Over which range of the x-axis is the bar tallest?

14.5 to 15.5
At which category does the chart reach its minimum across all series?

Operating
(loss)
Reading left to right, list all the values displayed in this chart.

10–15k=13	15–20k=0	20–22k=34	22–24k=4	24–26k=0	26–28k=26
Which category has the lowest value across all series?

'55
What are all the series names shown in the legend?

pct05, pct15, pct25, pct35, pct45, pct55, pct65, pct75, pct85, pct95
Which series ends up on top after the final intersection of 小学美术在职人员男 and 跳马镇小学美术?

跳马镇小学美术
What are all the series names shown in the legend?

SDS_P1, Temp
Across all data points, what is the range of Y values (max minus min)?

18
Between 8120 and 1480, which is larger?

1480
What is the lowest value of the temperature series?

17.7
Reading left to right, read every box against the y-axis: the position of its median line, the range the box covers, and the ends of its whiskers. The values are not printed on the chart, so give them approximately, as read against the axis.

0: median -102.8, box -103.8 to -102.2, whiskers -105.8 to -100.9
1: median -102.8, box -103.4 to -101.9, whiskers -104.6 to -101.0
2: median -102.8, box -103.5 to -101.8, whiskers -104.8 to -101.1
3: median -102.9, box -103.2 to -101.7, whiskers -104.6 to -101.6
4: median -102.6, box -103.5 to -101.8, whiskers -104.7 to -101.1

Task requirements – Copy the lines word for word, starting at the line that contains "0: median -102.8, box" and ending with the final line of the entries above.

Exercise response –
0: median -102.8, box -103.8 to -102.2, whiskers -105.8 to -100.9
1: median -102.8, box -103.4 to -101.9, whiskers -104.6 to -101.0
2: median -102.8, box -103.5 to -101.8, whiskers -104.8 to -101.1
3: median -102.9, box -103.2 to -101.7, whiskers -104.6 to -101.6
4: median -102.6, box -103.5 to -101.8, whiskers -104.7 to -101.1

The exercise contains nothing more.